REQUEST
Produce as output only the lines below starting at the line with "is positioned in" and continuing through the line with "para. 1, f)", each one exactly as written.

(DATA LISTING)

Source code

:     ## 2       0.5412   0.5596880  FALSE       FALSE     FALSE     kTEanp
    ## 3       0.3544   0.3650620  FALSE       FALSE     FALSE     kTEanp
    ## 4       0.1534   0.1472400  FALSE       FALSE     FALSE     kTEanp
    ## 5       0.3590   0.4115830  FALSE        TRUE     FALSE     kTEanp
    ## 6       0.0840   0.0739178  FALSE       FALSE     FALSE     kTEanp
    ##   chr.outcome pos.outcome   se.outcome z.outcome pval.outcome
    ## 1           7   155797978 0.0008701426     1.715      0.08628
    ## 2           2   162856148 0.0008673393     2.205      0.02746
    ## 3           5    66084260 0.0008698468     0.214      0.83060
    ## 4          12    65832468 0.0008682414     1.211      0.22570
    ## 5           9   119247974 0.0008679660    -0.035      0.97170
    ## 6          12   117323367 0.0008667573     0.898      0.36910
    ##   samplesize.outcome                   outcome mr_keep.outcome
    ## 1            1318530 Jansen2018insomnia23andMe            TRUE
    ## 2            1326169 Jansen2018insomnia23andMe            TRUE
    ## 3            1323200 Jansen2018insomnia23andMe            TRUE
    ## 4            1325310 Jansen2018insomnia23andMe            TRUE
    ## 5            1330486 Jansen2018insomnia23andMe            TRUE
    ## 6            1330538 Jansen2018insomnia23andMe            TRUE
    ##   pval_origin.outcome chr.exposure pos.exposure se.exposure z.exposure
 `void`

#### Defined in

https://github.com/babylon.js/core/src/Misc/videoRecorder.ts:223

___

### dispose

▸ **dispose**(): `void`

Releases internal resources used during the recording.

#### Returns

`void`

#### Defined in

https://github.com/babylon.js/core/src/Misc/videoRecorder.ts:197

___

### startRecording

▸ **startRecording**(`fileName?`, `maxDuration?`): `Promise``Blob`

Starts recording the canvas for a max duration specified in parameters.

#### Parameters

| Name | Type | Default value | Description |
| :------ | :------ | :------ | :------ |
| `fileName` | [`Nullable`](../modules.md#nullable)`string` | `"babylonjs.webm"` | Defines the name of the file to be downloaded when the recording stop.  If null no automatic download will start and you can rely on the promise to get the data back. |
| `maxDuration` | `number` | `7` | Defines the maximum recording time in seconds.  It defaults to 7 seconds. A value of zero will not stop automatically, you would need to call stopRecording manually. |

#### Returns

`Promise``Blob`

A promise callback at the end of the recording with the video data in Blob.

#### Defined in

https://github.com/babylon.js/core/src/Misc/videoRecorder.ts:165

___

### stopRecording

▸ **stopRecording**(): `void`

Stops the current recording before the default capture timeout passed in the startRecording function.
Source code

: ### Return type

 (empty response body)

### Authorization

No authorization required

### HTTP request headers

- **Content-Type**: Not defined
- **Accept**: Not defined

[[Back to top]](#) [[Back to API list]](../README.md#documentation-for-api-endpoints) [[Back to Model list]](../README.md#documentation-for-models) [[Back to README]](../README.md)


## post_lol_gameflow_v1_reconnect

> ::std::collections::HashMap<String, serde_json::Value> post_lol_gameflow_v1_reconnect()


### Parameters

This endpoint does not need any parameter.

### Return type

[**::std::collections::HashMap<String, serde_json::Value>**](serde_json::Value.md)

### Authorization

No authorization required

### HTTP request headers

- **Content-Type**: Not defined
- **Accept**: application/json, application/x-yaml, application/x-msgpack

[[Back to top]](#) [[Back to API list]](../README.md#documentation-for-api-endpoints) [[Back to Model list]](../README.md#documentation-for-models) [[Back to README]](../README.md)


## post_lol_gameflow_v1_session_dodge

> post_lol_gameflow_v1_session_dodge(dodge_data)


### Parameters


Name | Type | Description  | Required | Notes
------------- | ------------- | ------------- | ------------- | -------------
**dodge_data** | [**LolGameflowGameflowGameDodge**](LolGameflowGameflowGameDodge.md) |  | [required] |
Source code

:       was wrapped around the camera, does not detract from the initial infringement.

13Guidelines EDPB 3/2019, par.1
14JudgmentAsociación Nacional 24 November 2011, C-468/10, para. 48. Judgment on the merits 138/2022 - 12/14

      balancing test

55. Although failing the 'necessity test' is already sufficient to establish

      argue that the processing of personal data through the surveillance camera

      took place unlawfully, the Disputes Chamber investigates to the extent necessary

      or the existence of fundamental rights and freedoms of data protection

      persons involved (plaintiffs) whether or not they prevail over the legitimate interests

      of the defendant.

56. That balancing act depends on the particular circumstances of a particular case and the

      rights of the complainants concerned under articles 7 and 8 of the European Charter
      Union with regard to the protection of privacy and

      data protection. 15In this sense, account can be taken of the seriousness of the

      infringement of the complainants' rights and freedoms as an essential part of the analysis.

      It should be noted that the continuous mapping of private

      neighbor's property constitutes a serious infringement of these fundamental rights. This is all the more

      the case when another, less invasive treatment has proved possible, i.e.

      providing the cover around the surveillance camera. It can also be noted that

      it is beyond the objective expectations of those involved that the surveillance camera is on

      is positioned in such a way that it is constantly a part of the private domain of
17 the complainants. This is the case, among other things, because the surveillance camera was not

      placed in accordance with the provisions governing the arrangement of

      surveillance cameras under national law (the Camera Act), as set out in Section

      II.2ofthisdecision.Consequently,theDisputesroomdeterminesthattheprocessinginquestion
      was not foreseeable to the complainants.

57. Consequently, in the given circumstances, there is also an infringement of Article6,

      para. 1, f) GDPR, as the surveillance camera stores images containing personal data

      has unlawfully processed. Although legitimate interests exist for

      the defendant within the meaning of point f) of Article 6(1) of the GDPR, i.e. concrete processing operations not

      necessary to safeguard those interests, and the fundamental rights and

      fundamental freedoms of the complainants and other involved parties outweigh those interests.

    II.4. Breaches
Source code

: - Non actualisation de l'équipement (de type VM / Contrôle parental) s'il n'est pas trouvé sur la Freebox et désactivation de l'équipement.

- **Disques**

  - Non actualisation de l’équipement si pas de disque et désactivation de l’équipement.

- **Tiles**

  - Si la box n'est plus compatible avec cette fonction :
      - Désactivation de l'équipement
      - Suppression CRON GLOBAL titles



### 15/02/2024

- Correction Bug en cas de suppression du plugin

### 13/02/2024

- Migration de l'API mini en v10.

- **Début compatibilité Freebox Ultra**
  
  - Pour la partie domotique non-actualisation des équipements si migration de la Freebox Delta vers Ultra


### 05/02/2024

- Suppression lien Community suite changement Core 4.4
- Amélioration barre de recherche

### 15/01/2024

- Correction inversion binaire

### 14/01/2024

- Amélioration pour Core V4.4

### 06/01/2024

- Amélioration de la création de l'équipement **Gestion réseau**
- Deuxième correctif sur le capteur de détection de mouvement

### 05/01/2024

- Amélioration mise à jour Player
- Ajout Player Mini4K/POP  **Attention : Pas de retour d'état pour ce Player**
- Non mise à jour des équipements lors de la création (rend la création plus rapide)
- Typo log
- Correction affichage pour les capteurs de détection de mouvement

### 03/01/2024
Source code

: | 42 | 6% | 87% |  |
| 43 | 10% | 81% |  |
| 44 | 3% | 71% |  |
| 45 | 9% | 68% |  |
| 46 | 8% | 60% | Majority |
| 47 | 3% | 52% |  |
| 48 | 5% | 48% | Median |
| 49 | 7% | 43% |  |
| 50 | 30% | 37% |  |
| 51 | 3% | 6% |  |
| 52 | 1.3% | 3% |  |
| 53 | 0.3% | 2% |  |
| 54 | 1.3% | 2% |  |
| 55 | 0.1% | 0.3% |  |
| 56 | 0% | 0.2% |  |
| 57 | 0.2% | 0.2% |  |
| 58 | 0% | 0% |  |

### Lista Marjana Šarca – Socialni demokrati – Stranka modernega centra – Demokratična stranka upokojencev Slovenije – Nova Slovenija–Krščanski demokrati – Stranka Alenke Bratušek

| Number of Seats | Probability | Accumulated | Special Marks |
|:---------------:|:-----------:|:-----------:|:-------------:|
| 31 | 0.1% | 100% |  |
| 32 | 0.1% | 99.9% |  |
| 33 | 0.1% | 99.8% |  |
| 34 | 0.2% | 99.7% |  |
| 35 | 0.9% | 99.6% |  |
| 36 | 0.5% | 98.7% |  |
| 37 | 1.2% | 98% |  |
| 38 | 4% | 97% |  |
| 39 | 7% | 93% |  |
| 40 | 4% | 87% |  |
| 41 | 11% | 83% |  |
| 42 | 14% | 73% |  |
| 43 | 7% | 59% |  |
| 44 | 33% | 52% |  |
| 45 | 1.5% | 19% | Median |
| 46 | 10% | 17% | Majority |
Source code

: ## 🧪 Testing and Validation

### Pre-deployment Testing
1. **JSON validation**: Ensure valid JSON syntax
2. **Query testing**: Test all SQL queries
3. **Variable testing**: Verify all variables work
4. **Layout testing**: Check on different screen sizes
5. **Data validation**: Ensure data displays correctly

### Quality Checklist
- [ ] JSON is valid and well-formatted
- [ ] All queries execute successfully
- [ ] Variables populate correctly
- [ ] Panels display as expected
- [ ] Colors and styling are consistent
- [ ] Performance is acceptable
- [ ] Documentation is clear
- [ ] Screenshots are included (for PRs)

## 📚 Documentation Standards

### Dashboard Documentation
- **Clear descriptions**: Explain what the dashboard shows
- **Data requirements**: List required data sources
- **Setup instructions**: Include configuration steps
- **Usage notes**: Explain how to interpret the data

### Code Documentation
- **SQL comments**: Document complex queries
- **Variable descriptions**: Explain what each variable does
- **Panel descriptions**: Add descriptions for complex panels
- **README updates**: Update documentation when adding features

(End DATA LISTING)

TASK SOLUTION
      is positioned in such a way that it is constantly a part of the private domain of
17 the complainants. This is the case, among other things, because the surveillance camera was not

      placed in accordance with the provisions governing the arrangement of

      surveillance cameras under national law (the Camera Act), as set out in Section

      II.2ofthisdecision.Consequently,theDisputesroomdeterminesthattheprocessinginquestion
      was not foreseeable to the complainants.

57. Consequently, in the given circumstances, there is also an infringement of Article6,

      para. 1, f) GDPR, as the surveillance camera stores images containing personal data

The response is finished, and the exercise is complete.